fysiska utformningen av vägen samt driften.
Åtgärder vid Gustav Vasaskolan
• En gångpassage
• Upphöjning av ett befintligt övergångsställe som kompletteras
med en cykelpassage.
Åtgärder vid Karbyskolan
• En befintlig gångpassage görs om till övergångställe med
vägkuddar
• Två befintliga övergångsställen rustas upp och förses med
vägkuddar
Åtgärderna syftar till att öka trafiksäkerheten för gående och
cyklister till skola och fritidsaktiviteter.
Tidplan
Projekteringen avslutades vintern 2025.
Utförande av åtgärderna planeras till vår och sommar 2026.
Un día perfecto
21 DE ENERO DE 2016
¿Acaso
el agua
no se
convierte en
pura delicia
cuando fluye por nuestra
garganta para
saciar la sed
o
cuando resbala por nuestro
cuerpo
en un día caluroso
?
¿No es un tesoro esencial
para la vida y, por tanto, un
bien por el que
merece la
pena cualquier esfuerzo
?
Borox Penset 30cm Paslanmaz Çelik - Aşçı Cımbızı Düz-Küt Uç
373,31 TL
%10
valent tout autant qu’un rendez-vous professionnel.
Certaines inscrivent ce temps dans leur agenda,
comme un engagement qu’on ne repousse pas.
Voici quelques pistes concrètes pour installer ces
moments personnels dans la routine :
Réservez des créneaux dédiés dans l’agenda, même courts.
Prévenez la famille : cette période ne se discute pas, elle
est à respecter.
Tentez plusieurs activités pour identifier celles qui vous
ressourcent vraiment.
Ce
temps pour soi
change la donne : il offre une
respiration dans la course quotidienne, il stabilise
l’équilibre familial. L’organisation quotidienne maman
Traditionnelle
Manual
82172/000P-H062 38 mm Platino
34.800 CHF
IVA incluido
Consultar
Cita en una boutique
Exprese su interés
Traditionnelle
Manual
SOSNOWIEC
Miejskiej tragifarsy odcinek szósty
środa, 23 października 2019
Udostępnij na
+--
◆ **Assignment**
Copy out all of the records verbatim.

◆ **Answer**
fysiska utformningen av vägen samt driften.
Åtgärder vid Gustav Vasaskolan
• En gångpassage
• Upphöjning av ett befintligt övergångsställe som kompletteras
med en cykelpassage.
Åtgärder vid Karbyskolan
• En befintlig gångpassage görs om till övergångställe med
vägkuddar
• Två befintliga övergångsställen rustas upp och förses med
vägkuddar
Åtgärderna syftar till att öka trafiksäkerheten för gående och
cyklister till skola och fritidsaktiviteter.
Tidplan
Projekteringen avslutades vintern 2025.
Utförande av åtgärderna planeras till vår och sommar 2026.
Un día perfecto
21 DE ENERO DE 2016
¿Acaso
el agua
no se
convierte en
pura delicia
cuando fluye por nuestra
garganta para
saciar la sed
o
cuando resbala por nuestro
cuerpo
en un día caluroso
?
¿No es un tesoro esencial
para la vida y, por tanto, un
bien por el que
merece la
pena cualquier esfuerzo
?
Borox Penset 30cm Paslanmaz Çelik - Aşçı Cımbızı Düz-Küt Uç
373,31 TL
%10
valent tout autant qu’un rendez-vous professionnel.
Certaines inscrivent ce temps dans leur agenda,
comme un engagement qu’on ne repousse pas.
Voici quelques pistes concrètes pour installer ces
moments personnels dans la routine :
Réservez des créneaux dédiés dans l’agenda, même courts.
Prévenez la famille : cette période ne se discute pas, elle
est à respecter.
Tentez plusieurs activités pour identifier celles qui vous
ressourcent vraiment.
Ce
temps pour soi
change la donne : il offre une
respiration dans la course quotidienne, il stabilise
l’équilibre familial. L’organisation quotidienne maman
Traditionnelle
Manual
82172/000P-H062 38 mm Platino
34.800 CHF
IVA incluido
Consultar
Cita en una boutique
Exprese su interés
Traditionnelle
Manual
SOSNOWIEC
Miejskiej tragifarsy odcinek szósty
środa, 23 października 2019
Udostępnij na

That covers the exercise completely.